▶ **WORK ORDER 1**
Return the part of the networking notes that begins at the words "The latency from" and stops after "to multiplex data.", copied word for word.
▶ **WORK ORDER 2**
Answer these questions from the networking notes:
(a) What speed of light in fibre optic cable do the notes give?
(b) What latency do the notes state from New York to London?
(c) In the 3 way handshake, what does the server send in the second step?

*** Opening SOURCE EXTRACT ***

High Performance Browser Networking by Ilya Grigorik

February 13, 2017

10 min read

Talk by Ilya Grigorik about improving the performance of the web - performance.now().reject(reasons)

Chapter 1 - Four components of latency
Chapter 2 - TCP (RFC 793) and IP (RFC 791)
Chapter 3 - UDP (RFC 768)
- UDP and NAT
Chapter 4 - TLS
Chapter 8 - Optimizing for mobile networks
Chapter 9 - Primer

Chapter 1 - Four components of latency

Transmission delay. Time taken to write the entire packet into the link. Function of data rate of this link
Propagation delay. Time taken for the packet to travel from sender to receiver
Processing delay. Time taken to verify the packet, check for bit level errors, process the header and determine the packet's destination
Queuing delay. Time packet spends in the receiver's buffer waiting to be processed.

If packets are arriving faster than a router can process them, it should drop them so TCP's congestion control kicks in. Routers have very large buffers to avoid drops.

Speed of light in fibre optic cable is approximately 2*10^8 m/s or 66% of the speed of light in vacuum. Reducing the refractive index of fibre optic cable is an ongoing effort.

The latency from New York to London is 21ms, but the last mile latency between the ISP and home could be anywhere between 10ms (good) and 65ms (bad).

The available bandwidth to the user is a function of the lowest capacity link between the client and the destination server. Theoretically we can keep improving this - either by more fibre links between nodes or by improving the method we use to multiplex data.

The latency between two nodes cannot be improved indefinitely. Its possible to improve the fibre such that the speed of light within it increases. However, there is a hard limit - c. Alternately, its possible to lay cable that takes a shorter route.

Chapter 2 - TCP (RFC 793) and IP (RFC 791)

Features
1. Retransmission of lost data (waiting for ACKs)
2. In-order delivery (through unique sequence IDs)
3. Flow control, congestion control, congestion avoidance.
4. Data integrity (through checksums)

Optimized for accurate delivery, not timely delivery.

3 way Handshake
1. Client sends a SYN containing x=rand()
2. Server sends a SYN ACK containing x+1, y=rand()
3. Client sends ACK containing x+1, y+1 along with application data.
TCP Fast Open (TFO) - since the 3 way handshake takes at least 1 roundtrip, this can be optimized by sending the application data with the first SYN packet. Limitations - only certain kinds of requests can be sent (I think idempotent), only works for sessions that are resumed because a cookie is required, size of the first payload is limited and lastly, both the client OS, server OS should support it before the client application can opt in.
Congestion collapse
- happens when networks of differing bandwidth are connected
- when the total round trip time exceeds the retransmission time, the source introduces more copies of the same datagram into the network
- this fills up buffers and packets need to be dropped, increasing retransmission
- eventually all buffers are full and the network operates at a degraded level.

To avoid this - flow control, congestion control, congestion avoidance.

*** Closing SOURCE EXTRACT ***
*** Opening EXTRACTED DATA ***

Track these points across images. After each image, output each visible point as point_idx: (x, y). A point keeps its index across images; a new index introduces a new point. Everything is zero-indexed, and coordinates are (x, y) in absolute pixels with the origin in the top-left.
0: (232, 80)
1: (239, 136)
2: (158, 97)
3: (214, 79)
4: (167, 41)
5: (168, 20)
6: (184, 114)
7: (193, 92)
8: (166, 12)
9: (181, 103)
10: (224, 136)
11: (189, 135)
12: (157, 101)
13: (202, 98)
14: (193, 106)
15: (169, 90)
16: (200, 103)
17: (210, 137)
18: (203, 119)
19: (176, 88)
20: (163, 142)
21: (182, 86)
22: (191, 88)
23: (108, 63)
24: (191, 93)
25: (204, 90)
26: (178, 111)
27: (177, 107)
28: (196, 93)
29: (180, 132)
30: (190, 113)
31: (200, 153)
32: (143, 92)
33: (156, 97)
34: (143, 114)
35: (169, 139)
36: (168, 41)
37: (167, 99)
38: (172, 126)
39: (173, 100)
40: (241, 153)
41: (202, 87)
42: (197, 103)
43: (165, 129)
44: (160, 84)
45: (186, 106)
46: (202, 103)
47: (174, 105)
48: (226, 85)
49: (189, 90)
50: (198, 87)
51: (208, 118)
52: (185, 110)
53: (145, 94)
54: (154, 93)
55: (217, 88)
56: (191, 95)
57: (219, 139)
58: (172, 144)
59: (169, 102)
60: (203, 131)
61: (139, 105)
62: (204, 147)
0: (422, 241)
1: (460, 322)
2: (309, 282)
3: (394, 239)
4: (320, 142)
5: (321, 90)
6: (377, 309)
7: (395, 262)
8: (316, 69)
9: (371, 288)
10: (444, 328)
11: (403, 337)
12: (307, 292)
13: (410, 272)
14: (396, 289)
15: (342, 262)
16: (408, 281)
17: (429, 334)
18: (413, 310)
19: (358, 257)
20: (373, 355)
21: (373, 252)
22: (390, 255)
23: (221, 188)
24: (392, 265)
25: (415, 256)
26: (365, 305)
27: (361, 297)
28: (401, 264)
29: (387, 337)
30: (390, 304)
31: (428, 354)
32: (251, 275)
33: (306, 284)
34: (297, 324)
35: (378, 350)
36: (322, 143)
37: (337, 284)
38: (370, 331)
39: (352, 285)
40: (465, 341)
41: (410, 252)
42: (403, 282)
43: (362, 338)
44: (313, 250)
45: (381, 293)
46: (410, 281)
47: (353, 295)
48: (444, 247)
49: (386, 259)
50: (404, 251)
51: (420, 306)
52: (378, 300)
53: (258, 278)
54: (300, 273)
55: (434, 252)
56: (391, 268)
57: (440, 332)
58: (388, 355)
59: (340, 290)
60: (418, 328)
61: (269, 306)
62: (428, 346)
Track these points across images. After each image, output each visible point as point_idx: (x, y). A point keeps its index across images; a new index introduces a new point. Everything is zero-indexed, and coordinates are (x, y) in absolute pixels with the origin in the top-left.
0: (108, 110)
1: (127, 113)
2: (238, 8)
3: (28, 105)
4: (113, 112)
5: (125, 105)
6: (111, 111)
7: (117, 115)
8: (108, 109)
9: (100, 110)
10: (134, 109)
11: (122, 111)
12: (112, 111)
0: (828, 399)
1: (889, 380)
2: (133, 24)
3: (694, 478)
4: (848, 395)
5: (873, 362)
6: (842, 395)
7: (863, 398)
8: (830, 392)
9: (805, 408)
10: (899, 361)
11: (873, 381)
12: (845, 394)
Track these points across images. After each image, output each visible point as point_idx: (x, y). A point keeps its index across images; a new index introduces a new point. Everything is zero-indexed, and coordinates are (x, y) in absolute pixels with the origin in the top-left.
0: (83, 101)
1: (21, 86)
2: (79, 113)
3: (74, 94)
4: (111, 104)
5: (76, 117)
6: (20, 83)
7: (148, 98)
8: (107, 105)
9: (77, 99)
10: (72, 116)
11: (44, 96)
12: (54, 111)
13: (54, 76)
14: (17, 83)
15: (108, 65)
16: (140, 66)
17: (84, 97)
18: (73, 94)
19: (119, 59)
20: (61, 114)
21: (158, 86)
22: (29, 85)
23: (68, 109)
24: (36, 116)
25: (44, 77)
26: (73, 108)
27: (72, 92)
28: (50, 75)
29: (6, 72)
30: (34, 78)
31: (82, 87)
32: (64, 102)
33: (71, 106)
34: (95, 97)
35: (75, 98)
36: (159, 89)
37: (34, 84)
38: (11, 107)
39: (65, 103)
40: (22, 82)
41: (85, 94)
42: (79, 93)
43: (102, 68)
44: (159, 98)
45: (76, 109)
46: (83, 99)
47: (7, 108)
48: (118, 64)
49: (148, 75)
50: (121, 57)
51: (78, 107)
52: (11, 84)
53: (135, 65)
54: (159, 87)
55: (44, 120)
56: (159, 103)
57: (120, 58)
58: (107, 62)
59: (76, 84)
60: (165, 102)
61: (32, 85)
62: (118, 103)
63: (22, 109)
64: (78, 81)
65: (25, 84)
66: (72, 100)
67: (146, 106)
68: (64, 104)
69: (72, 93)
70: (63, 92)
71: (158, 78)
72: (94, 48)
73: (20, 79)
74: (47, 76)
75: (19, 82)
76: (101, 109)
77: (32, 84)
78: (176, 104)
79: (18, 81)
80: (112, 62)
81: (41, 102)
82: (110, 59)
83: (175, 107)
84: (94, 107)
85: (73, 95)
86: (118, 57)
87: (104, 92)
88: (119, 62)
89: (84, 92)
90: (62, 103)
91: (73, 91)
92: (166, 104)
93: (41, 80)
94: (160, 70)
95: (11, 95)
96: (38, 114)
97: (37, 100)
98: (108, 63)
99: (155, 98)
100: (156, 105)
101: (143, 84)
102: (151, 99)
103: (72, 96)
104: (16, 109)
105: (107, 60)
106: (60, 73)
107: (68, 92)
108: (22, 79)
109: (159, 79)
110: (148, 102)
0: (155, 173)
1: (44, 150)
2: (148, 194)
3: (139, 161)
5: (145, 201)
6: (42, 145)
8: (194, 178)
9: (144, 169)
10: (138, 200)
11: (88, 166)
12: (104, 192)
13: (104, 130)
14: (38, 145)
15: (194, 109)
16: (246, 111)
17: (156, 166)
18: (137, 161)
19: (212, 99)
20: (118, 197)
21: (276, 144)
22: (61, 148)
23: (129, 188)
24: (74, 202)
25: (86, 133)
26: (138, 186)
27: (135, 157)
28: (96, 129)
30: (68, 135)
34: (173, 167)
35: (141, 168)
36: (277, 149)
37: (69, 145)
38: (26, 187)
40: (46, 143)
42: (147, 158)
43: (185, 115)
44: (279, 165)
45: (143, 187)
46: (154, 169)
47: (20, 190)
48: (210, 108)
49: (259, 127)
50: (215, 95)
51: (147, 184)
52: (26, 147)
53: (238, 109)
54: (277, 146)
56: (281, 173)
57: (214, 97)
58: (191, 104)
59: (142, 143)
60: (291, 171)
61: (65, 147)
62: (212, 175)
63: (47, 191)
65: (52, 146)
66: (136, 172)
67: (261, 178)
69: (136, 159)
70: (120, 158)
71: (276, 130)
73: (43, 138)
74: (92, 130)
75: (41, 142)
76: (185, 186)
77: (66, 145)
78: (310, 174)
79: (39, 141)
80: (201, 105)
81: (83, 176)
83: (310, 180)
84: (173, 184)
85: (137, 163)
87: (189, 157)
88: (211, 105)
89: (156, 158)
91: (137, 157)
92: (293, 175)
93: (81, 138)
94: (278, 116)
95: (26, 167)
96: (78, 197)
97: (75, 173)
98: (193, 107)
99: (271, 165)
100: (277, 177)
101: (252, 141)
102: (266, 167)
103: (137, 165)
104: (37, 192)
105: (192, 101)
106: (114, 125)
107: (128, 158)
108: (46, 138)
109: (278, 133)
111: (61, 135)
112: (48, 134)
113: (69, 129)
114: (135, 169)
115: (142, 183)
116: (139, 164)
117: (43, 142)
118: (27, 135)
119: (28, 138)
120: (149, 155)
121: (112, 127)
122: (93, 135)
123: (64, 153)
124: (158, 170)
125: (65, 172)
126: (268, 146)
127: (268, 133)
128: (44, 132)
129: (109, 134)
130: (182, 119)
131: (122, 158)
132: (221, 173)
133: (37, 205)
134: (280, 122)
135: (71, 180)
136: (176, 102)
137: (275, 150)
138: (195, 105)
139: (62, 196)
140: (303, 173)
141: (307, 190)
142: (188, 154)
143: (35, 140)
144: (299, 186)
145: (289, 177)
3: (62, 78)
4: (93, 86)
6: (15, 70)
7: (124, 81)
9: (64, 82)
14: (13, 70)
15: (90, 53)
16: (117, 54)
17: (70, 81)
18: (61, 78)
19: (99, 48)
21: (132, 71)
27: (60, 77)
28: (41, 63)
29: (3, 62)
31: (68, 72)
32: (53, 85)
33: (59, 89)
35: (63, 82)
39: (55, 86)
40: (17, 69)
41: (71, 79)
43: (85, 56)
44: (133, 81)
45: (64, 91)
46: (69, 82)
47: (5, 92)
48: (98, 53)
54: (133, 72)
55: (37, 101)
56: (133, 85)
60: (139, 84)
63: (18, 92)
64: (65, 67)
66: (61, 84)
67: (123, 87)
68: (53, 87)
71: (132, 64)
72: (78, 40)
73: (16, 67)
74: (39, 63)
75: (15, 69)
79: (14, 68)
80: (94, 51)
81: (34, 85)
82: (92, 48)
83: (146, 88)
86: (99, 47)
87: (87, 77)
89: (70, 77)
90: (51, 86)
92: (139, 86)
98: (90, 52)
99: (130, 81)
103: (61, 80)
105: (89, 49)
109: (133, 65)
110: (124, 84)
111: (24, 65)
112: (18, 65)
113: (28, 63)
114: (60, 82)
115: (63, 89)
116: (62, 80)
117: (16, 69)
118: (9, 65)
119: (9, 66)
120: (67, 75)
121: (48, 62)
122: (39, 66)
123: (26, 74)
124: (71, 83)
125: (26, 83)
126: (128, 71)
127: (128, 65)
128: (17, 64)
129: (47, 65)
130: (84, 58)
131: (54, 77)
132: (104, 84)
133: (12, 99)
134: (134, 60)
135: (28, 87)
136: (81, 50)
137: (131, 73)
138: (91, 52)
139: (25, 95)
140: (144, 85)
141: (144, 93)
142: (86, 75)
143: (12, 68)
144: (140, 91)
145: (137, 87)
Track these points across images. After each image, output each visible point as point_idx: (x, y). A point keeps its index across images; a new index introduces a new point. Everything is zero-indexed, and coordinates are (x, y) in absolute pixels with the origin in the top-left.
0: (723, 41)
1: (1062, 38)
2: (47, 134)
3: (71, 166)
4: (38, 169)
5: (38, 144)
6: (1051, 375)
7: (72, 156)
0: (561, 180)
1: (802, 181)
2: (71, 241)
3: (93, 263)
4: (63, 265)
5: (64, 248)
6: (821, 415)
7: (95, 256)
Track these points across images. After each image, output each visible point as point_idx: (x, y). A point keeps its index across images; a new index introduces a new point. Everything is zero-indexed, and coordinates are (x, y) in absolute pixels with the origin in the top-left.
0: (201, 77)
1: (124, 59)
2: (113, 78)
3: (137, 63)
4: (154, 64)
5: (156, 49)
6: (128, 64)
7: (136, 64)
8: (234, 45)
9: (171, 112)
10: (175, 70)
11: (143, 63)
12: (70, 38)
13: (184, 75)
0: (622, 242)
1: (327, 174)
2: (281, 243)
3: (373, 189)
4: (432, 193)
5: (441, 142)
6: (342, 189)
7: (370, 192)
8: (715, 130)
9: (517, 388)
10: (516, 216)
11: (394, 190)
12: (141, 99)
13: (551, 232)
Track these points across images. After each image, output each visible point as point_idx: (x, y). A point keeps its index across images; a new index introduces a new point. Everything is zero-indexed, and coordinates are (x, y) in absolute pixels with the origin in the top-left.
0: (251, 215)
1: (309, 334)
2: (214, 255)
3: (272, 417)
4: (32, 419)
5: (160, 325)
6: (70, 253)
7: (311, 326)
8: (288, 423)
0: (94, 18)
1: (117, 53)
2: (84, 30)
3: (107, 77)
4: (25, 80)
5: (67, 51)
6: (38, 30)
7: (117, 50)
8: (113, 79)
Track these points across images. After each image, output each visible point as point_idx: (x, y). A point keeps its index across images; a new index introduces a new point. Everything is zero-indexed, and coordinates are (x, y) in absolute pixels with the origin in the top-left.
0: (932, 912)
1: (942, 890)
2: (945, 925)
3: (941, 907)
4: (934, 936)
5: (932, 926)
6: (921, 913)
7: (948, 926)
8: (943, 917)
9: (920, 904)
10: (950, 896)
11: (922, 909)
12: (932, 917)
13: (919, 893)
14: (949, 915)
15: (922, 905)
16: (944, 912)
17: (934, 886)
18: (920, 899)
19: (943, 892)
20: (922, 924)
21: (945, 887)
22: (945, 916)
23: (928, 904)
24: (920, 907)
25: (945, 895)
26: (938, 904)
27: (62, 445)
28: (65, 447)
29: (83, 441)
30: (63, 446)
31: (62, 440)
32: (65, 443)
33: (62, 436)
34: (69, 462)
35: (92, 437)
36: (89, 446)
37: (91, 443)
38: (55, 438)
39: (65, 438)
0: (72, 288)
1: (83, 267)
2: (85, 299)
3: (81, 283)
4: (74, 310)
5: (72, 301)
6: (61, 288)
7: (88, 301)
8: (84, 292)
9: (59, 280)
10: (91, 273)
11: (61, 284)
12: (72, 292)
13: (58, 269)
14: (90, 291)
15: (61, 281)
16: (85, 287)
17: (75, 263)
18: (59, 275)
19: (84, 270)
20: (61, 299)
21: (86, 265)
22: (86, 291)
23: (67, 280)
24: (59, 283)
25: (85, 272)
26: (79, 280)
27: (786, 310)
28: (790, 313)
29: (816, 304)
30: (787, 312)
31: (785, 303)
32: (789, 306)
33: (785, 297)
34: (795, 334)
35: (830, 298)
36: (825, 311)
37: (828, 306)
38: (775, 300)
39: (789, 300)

*** Closing EXTRACTED DATA ***

▶ **WRITTEN REPLY 1**
The latency from New York to London is 21ms, but the last mile latency between the ISP and home could be anywhere between 10ms (good) and 65ms (bad).

The available bandwidth to the user is a function of the lowest capacity link between the client and the destination server. Theoretically we can keep improving this - either by more fibre links between nodes or by improving the method we use to multiplex data.

▶ **WRITTEN REPLY 2**
(a) Approximately 2*10^8 m/s, or 66% of the speed of light in vacuum.
(b) 21ms.
(c) A SYN ACK containing x+1, y=rand().